— TÂCHE DEMANDÉE A —
Réécrivez sous forme de liste numérotée les lignes de données plus bas, en partant de la ligne qui contient « order: Sapindales » et en allant jusqu'à la dernière de ces lignes. Laissez de côté les lignes vides.

— EXTRAIT —
"""
Tout concourt depuis quelques jours à me rappeler vivement les anciens, les beaux jours où j’osais me dire que Vous m’aimiez1. J’ai reçu un petit bas-relief de Votre portrait d’une ressemblance parfaite et j’ai vu la Grande Duchesse Marie, cette sœur incomparable qui sait Vous aimer, et ses deux charmantes Princesses qui rivalisent déjà avec leur mère en amour pour Vous. J’étais pénétré de joie à cet aspect à chaque mot qu’elles me disaient de Vous; mais un retour sur moi-même m’a resserré le cœur. Elles vont chez Vous; Vous les presserez contre Votre cœur, et moi? – Plus jamais!

Et cependant je devrais Vous voir, non seulement pour moi-même, mais surtout pour Vous. Vous êtes à la veille de signer un nouveau règlement général pour les universités et les écoles de Votre Empire, et à en juger par l’Ukase provoqué par les événements de Wilna que nous avons reçu dernièrement, il sera terrible pour l’instruction publique2. Sire! faites de moi ce que Vous voudrez, mais je Vous dois la vérité. Vous êtes au moment de tout détruire et de perdre la gloire que Votre instruction publique Vous a valu depuis 20 ans. Ces Grands, qui Vous proposent des règlements, ont beau flétrir la jeunesse, détruire les germes du génie et de la science. Les uns sont célibataires, les autres n’envoient pas leurs fils aux écoles et aux universités. C’est un père et un père dont les fils ont fait leurs études à ces instituts en mêmes temps méprisés et enviés, c’est un père qu’il faut consulter quand il s’agit de régler les destinées de la jeunesse, l’espoir des pères et des mères, le soutien futur du Gouvernement.

On n’a pas même consulté la Politique dont on parle tant dans ces dernières propositions qu’on Vous a faites. Par quelle raison parle-t-on à notre jeunesse de séditions ou de complots tramés en Pologne? Pourquoi doit-elle savoir cela? Ni le Livonien ni le Russe ne sont polonais. Ni l’un ni l’autre ne s’occupent prématurément d’idées politiques. Il est vrai qu’il n’a pas tenu au directoire de l’instruction publique que ces idées dangereuses ne germent dans la tête de nos écoliers lorsque, il y a trois ou quatre ans, on nous ordonne de faire instruire dans les gymnases l’histoire universelle dans ses rapports avec la Politique. Mais les Carbonari de la commission des écoles de Dorpat ont représenté très humblement qu’il y aurait quelque danger à imbuer de pareilles idées les têtes folles de la jeunesse et ne l’ont pas fait. À quoi mènent enfin toutes ces ordonnances, qui chargent les professeurs de tant de travaux hétérogènes? À faire naître un monstre qu’il faut étouffer ensuite. Solon ne prononça pas de peine contre le parricide disant que la jeunesse de la Grèce ne doit pas savoir qu’il a existé des parricides. Voilà l’esprit de la vraie législation. Le Gouvernement n’est-il pas assez fort pour, en tout cas, faire donner la verge à un écolier, sans lui dire d’avance qu’il est redoutable à l’État? Le roi d’Espagne vient de suspendre toutes les écoles de son royaume pour faire oublier à la jeunesse les idées libérales. C’est le plus sûr moyen de les perpétuer dans ces têtes à présent oisives.
"""
— LES DONNÉES —
"""
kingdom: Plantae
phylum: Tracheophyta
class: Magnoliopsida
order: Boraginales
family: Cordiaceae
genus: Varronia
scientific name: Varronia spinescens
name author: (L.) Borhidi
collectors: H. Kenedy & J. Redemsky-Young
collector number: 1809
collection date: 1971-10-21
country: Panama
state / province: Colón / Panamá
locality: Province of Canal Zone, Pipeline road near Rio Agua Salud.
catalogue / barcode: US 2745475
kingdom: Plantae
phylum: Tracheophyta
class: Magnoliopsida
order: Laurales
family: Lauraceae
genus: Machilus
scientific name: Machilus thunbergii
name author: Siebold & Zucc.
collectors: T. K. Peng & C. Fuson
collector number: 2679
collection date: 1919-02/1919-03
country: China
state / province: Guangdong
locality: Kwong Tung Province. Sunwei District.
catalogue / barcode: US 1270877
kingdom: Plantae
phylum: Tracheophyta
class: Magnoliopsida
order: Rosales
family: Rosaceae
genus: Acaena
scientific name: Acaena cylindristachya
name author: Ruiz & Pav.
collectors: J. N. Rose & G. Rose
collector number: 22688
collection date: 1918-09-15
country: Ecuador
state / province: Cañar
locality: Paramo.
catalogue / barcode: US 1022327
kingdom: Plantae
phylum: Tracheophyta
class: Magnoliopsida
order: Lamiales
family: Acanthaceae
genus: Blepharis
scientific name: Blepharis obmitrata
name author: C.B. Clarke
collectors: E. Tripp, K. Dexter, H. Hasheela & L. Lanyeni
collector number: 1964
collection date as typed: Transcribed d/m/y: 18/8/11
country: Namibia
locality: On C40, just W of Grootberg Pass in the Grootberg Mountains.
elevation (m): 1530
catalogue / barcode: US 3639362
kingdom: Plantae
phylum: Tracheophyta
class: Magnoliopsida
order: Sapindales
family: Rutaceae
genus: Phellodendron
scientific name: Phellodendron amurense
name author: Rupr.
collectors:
"""
— TÂCHE DEMANDÉE B —
Répondez brièvement à ces questions sur l'extrait, en marquant chaque réponse comme la question :
(i) Quel objet est reçu dans le premier paragraphe ?
(ii) Depuis combien d'années l'instruction publique vaut-elle de la gloire au destinataire ?
(iii) Qu'est-ce que le roi d'Espagne vient de faire ?

— SOLUTION DÉTAILLÉE A —
1. order: Sapindales
2. family: Rutaceae
3. genus: Phellodendron
4. scientific name: Phellodendron amurense
5. name author: Rupr.
6. collectors:

— SOLUTION DÉTAILLÉE B —
(i) Un petit bas-relief du portrait du destinataire, d'une ressemblance parfaite.
(ii) Depuis 20 ans.
(iii) Il vient de suspendre toutes les écoles de son royaume.